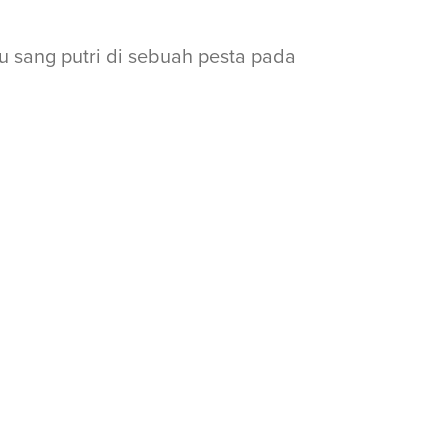
u sang putri di sebuah pesta pada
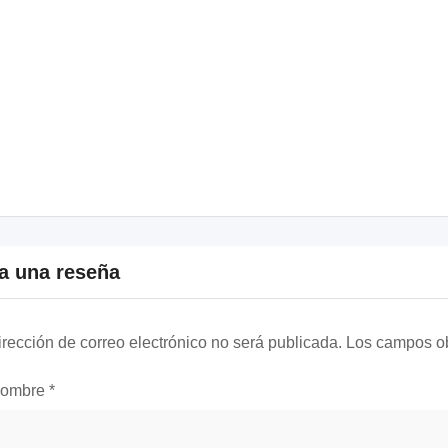
a una reseña
irección de correo electrónico no será publicada.
Los campos ob
nombre
*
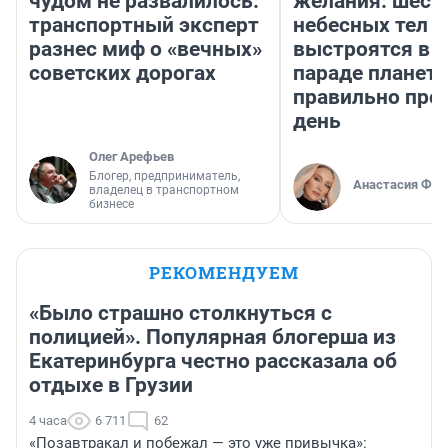
чудом не развалилось:
желания: шест
транспортный эксперт
небесных тел
разнес миф о «вечных»
выстроятся в 
советских дорогах
параде планет 
правильно про
день
Олег Арефьев
Блогер, предприниматель,
Анастасия Фил
владелец в транспортном
бизнесе
РЕКОМЕНДУЕМ
«Было страшно столкнуться с
полицией». Популярная блогерша из
Екатеринбурга честно рассказала об
отдыхе в Грузии
4 часа
6 711
62
«Позавтракал и побежал — это уже привычка»:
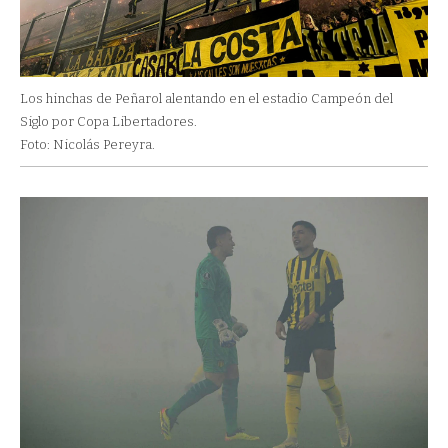
Los hinchas de Peñarol alentando en el estadio Campeón del
Siglo por Copa Libertadores.
Foto: Nicolás Pereyra.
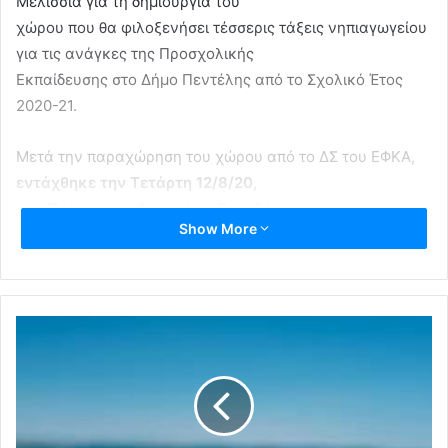
Μελίσσια για τη δημιουργία του
χώρου που θα φιλοξενήσει τέσσερις τάξεις νηπιαγωγείου
για τις ανάγκες της Προσχολικής
Εκπαίδευσης στο Δήμο Πεντέλης από το Σχολικό Έτος
2020-21.
Μετά την παραχώρηση του χώρου από το ΔΣ του ΕΦΚΑ,
εντάχθηκε την Τετάρτη 12/8/20,
στο Πρόγραμμα Δημοσίων Επενδύσεων,
κατόπιν
Show More
εισήγησης του Δήμου Πεντέλης και του
Υπουργείου Παιδείας, η αρχική πίστωση των 254.000 €
για τις άμεσες κατασκευές που
απαιτούνται για τη διαμόρφωση των αιθουσών του
Νηπιαγωγείου, αλλά και του
περιβάλλοντος χώρου (Απόφαση 1581 του Υφυπουργού
Ανάπτυξης και Επενδύσεων, της
12/8/20).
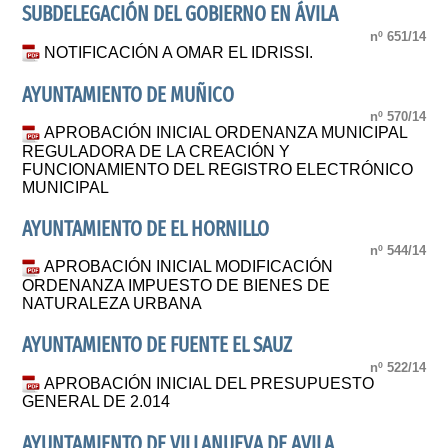
SUBDELEGACIÓN DEL GOBIERNO EN ÁVILA
nº 651/14
NOTIFICACIÓN A OMAR EL IDRISSI.
AYUNTAMIENTO DE MUÑICO
nº 570/14
APROBACIÓN INICIAL ORDENANZA MUNICIPAL
REGULADORA DE LA CREACIÓN Y
FUNCIONAMIENTO DEL REGISTRO ELECTRÓNICO
MUNICIPAL
AYUNTAMIENTO DE EL HORNILLO
nº 544/14
APROBACIÓN INICIAL MODIFICACIÓN
ORDENANZA IMPUESTO DE BIENES DE
NATURALEZA URBANA
AYUNTAMIENTO DE FUENTE EL SAUZ
nº 522/14
APROBACIÓN INICIAL DEL PRESUPUESTO
GENERAL DE 2.014
AYUNTAMIENTO DE VILLANUEVA DE AVILA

» Try it:
All records above are to be output verbatim, with their pictures omitted.

» Solution for this problem:
u sang putri di sebuah pesta pada
a una reseña
irección de correo electrónico no será publicada.
Los campos ob
nombre
*
чудом не развалилось:
желания: шест
транспортный эксперт
небесных тел
разнес миф о «вечных»
выстроятся в 
советских дорогах
параде планет 
правильно про
день
Олег Арефьев
Блогер, предприниматель,
Анастасия Фил
владелец в транспортном
бизнесе
РЕКОМЕНДУЕМ
«Было страшно столкнуться с
полицией». Популярная блогерша из
Екатеринбурга честно рассказала об
отдыхе в Грузии
4 часа
6 711
62
«Позавтракал и побежал — это уже привычка»:
Los hinchas de Peñarol alentando en el estadio Campeón del
Siglo por Copa Libertadores.
Foto: Nicolás Pereyra.
Μελίσσια για τη δημιουργία του
χώρου που θα φιλοξενήσει τέσσερις τάξεις νηπιαγωγείου
για τις ανάγκες της Προσχολικής
Εκπαίδευσης στο Δήμο Πεντέλης από το Σχολικό Έτος
2020-21.
Μετά την παραχώρηση του χώρου από το ΔΣ του ΕΦΚΑ,
εντάχθηκε την Τετάρτη 12/8/20,
στο Πρόγραμμα Δημοσίων Επενδύσεων,
κατόπιν
Show More
εισήγησης του Δήμου Πεντέλης και του
Υπουργείου Παιδείας, η αρχική πίστωση των 254.000 €
για τις άμεσες κατασκευές που
απαιτούνται για τη διαμόρφωση των αιθουσών του
Νηπιαγωγείου, αλλά και του
περιβάλλοντος χώρου (Απόφαση 1581 του Υφυπουργού
Ανάπτυξης και Επενδύσεων, της
12/8/20).
SUBDELEGACIÓN DEL GOBIERNO EN ÁVILA
nº 651/14
NOTIFICACIÓN A OMAR EL IDRISSI.
AYUNTAMIENTO DE MUÑICO
nº 570/14
APROBACIÓN INICIAL ORDENANZA MUNICIPAL
REGULADORA DE LA CREACIÓN Y
FUNCIONAMIENTO DEL REGISTRO ELECTRÓNICO
MUNICIPAL
AYUNTAMIENTO DE EL HORNILLO
nº 544/14
APROBACIÓN INICIAL MODIFICACIÓN
ORDENANZA IMPUESTO DE BIENES DE
NATURALEZA URBANA
AYUNTAMIENTO DE FUENTE EL SAUZ
nº 522/14
APROBACIÓN INICIAL DEL PRESUPUESTO
GENERAL DE 2.014
AYUNTAMIENTO DE VILLANUEVA DE AVILA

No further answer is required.